How can I solve this issue? I saw other softwares (not written in Python) with a toolbar, and in all of them, with different kind of system scales, the icons resolution changed always properly. How can I reach the same behaviour with Tkinter?

In my example, I was thinking about to create a custom function to change the resolution of the self.start_logo in according with the system scale option, but.. How? To do that, I need to get the system scale value or something like that, .. how can I do that? Do you have some advices?

Upvotes: 1

Views: 154

Answers (1)

v0rtex20k
v0rtex20k

Reputation: 1121

Currently, the user can set the icon’s size manually using this command:

self.start_logo=svg_to_image(dic_tool_bar["start"], fill=self.icon_color, scale=0.035)
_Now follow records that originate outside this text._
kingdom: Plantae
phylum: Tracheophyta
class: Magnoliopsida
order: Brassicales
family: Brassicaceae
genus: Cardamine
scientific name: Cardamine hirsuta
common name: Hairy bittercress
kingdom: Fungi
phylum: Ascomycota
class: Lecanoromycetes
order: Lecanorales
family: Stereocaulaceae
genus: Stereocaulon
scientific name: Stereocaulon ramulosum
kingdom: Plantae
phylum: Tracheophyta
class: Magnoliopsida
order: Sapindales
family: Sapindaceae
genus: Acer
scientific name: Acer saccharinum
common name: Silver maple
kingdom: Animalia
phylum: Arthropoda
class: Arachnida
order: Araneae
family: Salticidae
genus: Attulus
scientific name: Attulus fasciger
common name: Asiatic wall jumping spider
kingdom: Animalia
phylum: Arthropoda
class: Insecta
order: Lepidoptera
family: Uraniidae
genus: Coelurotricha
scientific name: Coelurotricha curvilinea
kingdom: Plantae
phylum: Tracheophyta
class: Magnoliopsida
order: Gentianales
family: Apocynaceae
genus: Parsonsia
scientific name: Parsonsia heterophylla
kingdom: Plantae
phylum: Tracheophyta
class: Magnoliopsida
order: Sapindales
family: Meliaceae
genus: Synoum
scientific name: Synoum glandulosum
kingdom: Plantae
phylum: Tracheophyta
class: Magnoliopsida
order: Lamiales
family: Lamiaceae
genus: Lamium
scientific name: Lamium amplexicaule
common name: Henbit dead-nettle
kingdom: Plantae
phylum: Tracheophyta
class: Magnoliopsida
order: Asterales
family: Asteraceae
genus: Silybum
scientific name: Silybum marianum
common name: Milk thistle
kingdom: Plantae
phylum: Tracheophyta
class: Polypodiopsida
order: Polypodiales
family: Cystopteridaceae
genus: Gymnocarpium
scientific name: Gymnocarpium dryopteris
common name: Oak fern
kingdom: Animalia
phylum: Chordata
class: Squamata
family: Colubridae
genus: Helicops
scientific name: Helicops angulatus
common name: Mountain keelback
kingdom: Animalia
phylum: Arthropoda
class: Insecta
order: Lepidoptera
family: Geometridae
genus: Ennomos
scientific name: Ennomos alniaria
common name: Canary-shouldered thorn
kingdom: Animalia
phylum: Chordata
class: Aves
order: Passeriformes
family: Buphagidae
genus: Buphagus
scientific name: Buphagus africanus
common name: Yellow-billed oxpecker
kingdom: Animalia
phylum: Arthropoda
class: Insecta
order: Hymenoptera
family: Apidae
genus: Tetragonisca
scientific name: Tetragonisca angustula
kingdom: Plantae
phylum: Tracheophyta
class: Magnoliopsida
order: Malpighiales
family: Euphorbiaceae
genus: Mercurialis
To automate the process, we can use the following function to determine the current DPI:

from PyQt5.QtWidgets import QApplication as QApp

def get_dpi():
    dpi = 0
    with QApp([]) as app:
        dpi = app.screens()[0].physicalDotsPerInch()
    return dpi
    

You can read more about QApplication in the docs and here - note that many examples use sys.argv, but a simple empty list (as shown above) works just fine.

Then you can update your call to use the dpi to figure out the scale. Assuming the value from your question, 0.035, corresponds to normal dpi, you could scale this value by the computed dpi as a fraction of the baseline.